• [What needs to be done]: Would you extract the whole listing below and retype it exactly?

• [Data shown]:

+--

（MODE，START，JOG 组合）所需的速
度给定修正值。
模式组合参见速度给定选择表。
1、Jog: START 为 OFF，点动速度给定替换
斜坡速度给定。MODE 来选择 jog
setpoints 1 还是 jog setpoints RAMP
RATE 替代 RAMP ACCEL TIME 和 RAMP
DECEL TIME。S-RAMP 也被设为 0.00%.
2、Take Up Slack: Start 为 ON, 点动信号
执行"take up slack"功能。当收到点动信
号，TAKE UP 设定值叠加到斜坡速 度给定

+--

• [Response box]:
（MODE，START，JOG 组合）所需的速
度给定修正值。
模式组合参见速度给定选择表。
1、Jog: START 为 OFF，点动速度给定替换
斜坡速度给定。MODE 来选择 jog
setpoints 1 还是 jog setpoints RAMP
RATE 替代 RAMP ACCEL TIME 和 RAMP
DECEL TIME。S-RAMP 也被设为 0.00%.
2、Take Up Slack: Start 为 ON, 点动信号
执行"take up slack"功能。当收到点动信
号，TAKE UP 设定值叠加到斜坡速 度给定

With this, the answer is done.